When should I use the House Affordability Calculator?
Use it when you want to test the exact inputs on this page: Estimate a home-buying budget before touring houses. See how debts, down payment, mortgage rate, tax, insurance, and HOA affect affordability. The result is a check against your assumptions, not proof that a lender, tax app, broker, platform, or provider will use the same number.
What do the main House Affordability Calculator inputs mean?
Annual gross income means your yearly income before tax and payroll deductions. Monthly debt payments means recurring debt payments such as car loans, student loans, credit cards, or other debts that compete with the mortgage payment. Down payment means cash applied to the home price before the mortgage loan amount is calculated. Debt-to-income target means the share of gross monthly income you want to allow for housing plus debts in this estimate. Property tax, insurance, and HOA means housing costs that reduce the room left for principal and interest.
Is this the same as mortgage preapproval?
No. CFPB warns that how much you qualify to borrow can be different from what you can comfortably repay. This calculator is a planning screen. A lender still checks credit, income, debts, assets, property details, and underwriting rules.
Why does the calculator include tax, insurance, and HOA?
Because the monthly home budget is not only principal and interest. CFPB says property taxes, homeowners insurance, PMI, and HOA fees can be part of the monthly mortgage cost, and Fannie Mae tells buyers to budget for more than the loan payment.
What debt-to-income target should I use?
Use the target as a what-if, not a rule. Fannie Mae says housing cost is often discussed around 25% to 30% of gross income, while lenders may review broader debt-to-income rules. Try a lower target if the result crowds out savings, repairs, utilities, or other bills.
What is the House Affordability Calculator doing with my numbers?
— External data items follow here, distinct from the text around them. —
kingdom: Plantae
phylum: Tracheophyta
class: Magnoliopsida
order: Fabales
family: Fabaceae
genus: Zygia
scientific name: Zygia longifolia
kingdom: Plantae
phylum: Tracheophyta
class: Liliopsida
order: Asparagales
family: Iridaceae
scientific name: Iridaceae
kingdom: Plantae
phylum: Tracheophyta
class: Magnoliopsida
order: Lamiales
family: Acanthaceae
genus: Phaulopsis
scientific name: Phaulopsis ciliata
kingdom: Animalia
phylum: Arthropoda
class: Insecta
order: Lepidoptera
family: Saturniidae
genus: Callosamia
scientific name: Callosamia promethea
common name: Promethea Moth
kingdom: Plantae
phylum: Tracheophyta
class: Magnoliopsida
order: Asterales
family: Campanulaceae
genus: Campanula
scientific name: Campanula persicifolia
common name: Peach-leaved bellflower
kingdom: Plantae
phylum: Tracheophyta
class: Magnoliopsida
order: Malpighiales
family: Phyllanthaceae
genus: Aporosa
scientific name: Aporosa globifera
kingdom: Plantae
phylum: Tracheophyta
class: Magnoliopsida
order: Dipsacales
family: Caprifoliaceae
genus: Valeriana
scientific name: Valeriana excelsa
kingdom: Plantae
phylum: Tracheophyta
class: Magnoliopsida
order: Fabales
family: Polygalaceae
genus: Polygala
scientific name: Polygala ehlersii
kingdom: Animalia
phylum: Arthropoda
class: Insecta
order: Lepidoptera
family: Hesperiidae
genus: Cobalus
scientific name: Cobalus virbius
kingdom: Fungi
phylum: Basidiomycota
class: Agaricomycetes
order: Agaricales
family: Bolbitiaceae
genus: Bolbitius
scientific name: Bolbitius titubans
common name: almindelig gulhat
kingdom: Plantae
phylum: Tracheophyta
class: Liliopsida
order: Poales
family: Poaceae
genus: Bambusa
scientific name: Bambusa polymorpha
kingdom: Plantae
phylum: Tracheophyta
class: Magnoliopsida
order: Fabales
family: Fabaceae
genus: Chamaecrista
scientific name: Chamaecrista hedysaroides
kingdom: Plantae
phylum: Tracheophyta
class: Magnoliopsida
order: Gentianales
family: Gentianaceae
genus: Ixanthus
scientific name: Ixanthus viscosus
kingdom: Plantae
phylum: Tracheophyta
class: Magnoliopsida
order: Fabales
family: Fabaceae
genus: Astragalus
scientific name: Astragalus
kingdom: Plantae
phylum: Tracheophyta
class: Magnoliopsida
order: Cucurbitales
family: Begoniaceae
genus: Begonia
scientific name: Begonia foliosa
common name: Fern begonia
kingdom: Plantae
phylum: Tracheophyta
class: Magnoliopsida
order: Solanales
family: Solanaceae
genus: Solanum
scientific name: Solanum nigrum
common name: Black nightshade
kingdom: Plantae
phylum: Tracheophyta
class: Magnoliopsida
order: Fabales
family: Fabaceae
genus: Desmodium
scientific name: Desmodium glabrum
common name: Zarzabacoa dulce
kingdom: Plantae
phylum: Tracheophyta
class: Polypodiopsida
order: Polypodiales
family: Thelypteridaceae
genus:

In plain language: The calculator applies a debt-to-income target to monthly income, subtracts monthly debts, then searches for the highest home price whose estimated housing payment fits. The search is monthly and estimate-based: it tests candidate home prices until principal and interest plus property tax, insurance, and HOA fit inside the housing budget.
How should I read the House Affordability Calculator answer?
Affordable home price is the highest price that fits your chosen target. Loan amount is home price minus down payment. Monthly housing budget shows the cap after existing debts. Principal and interest plus tax, insurance, and HOA show what fills that cap.
What does this estimate leave out?
This is not mortgage approval. Credit score, lender underwriting, cash reserves, closing costs, exact property tax, insurance, HOA, repairs, utilities, local prices, and the written Loan Estimate can change affordability. Use a lender Loan Estimate, local tax/insurance quotes, and your own budget before treating a home price as affordable.
What should I double-check before copying the result?
Check gross income, monthly debts, down payment, rate, loan term, DTI target, property tax, insurance, and HOA. Then check whether the answer leaves room for closing costs, repairs, emergency savings, utilities, and moving costs.
Does the site save my finance inputs?
No. The calculator runs in your browser tab. Recent answers stay only on the page while you use it, and they are not sent to a server.